Human keypoint data:
══════
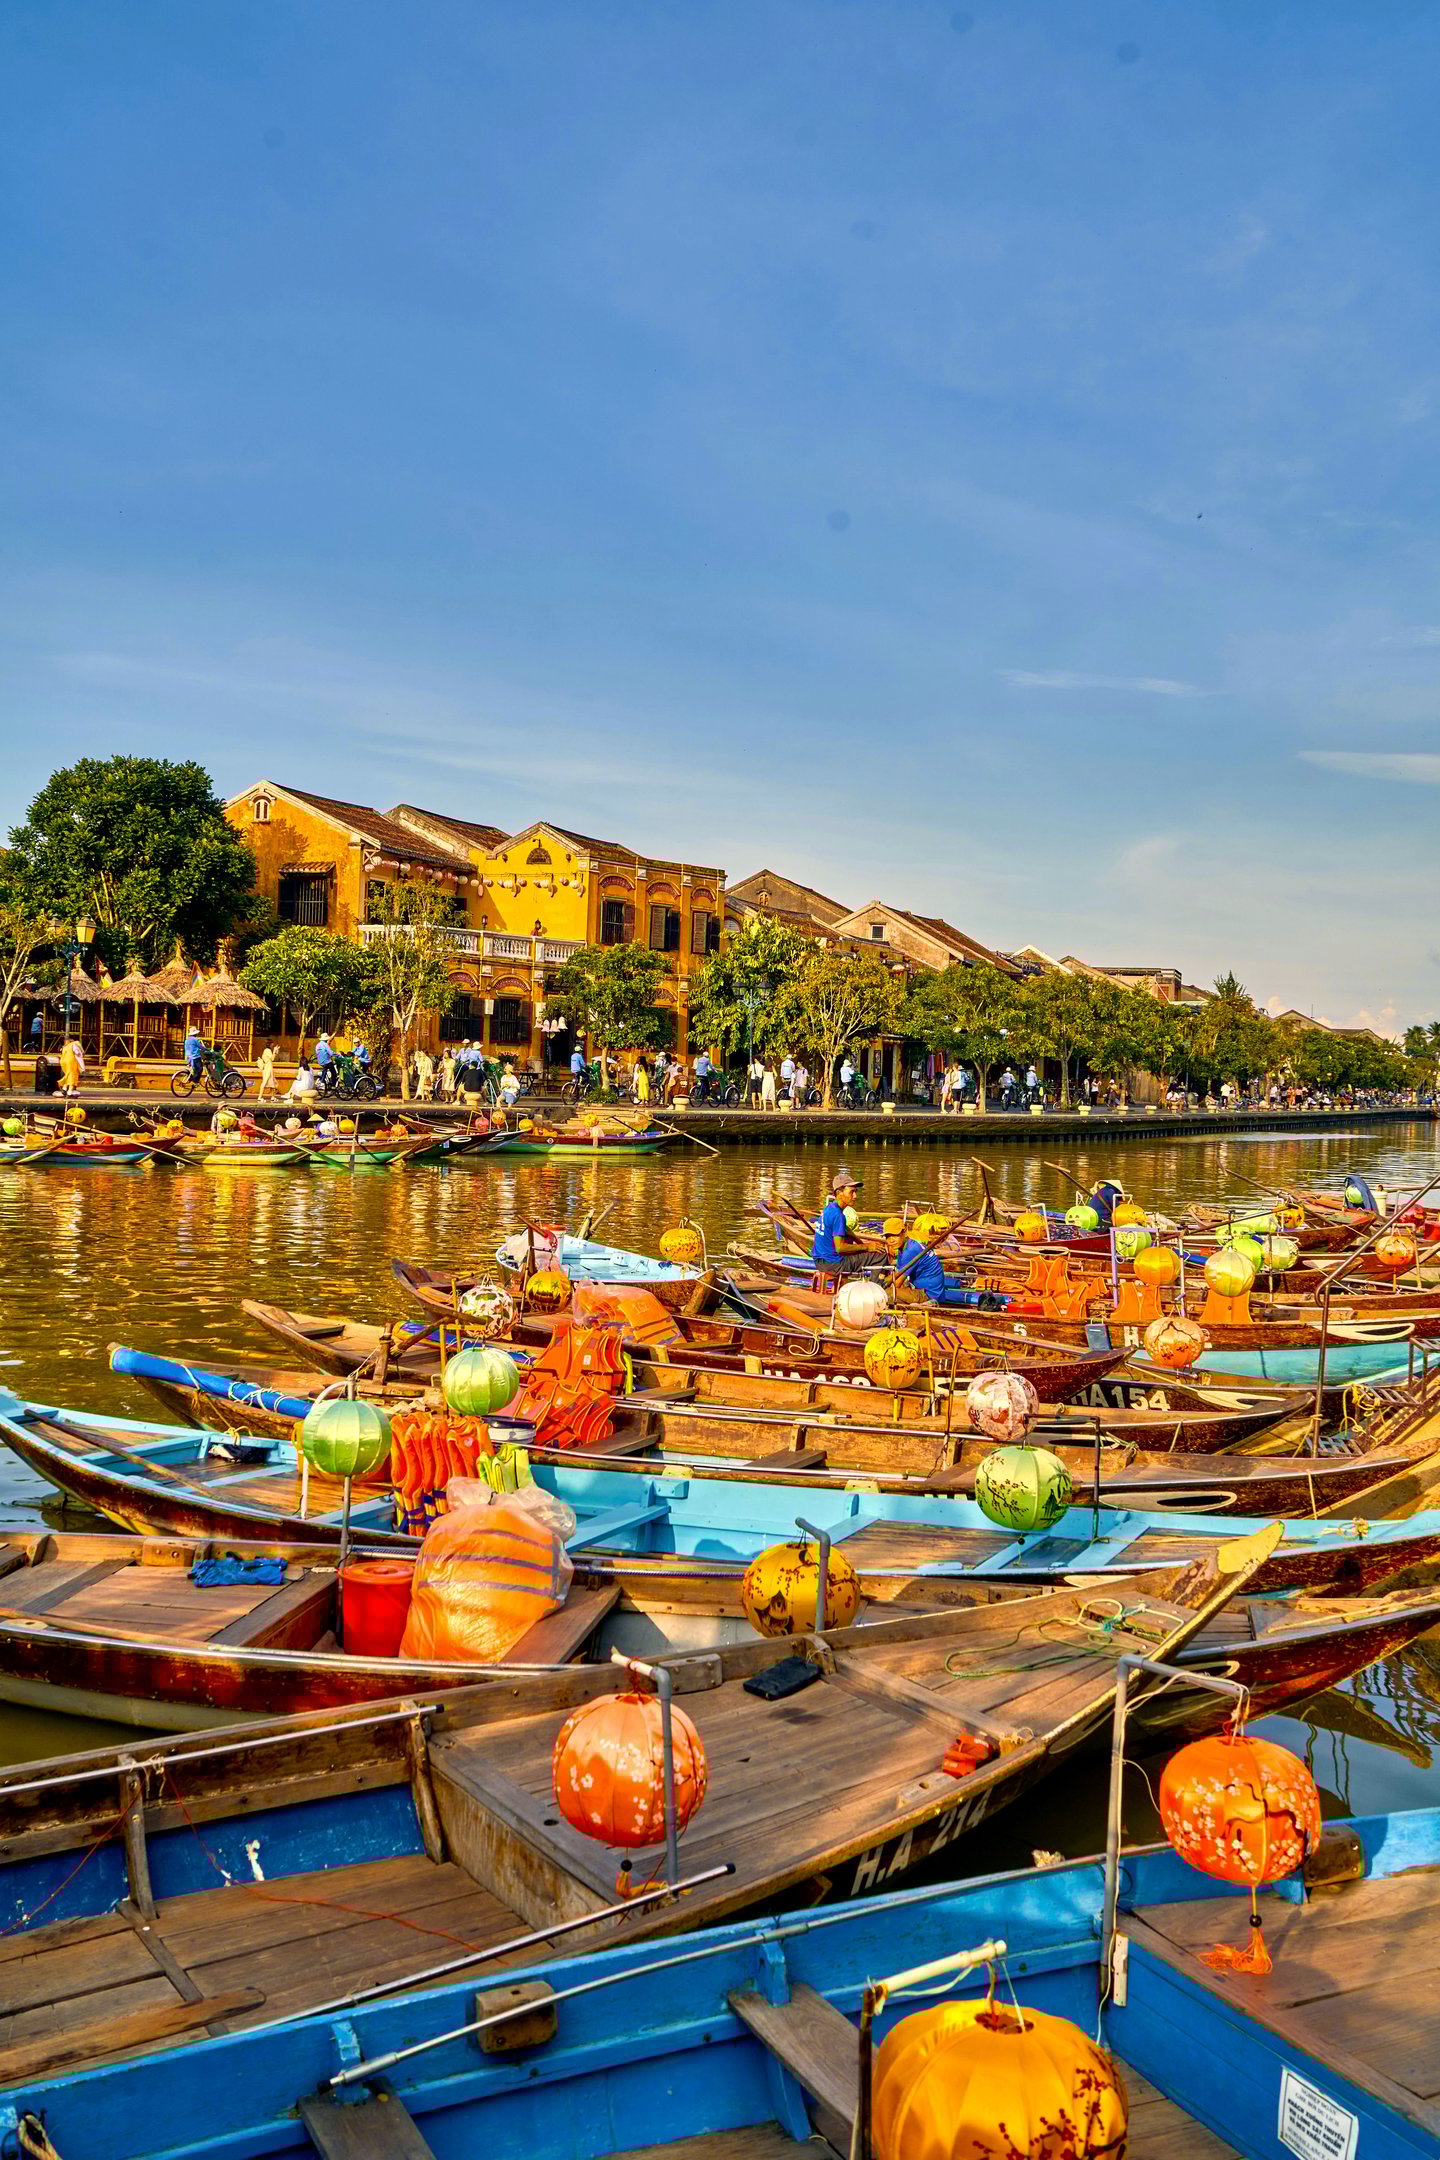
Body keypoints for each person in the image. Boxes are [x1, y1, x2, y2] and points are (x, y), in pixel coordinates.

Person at [811, 1168, 866, 1273]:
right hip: (833, 1264)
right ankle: (881, 1282)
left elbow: (846, 1229)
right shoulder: (838, 1215)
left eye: (855, 1192)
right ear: (840, 1193)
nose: (855, 1196)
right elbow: (840, 1248)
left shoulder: (829, 1207)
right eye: (852, 1192)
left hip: (819, 1261)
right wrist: (867, 1247)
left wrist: (859, 1241)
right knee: (879, 1258)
══════
Work required.
Copy out every line in the entries above that holds "left".

Result of this task.
left elbow: (846, 1229)
left eye: (855, 1192)
left shoulder: (829, 1207)
left hip: (819, 1261)
left wrist: (859, 1241)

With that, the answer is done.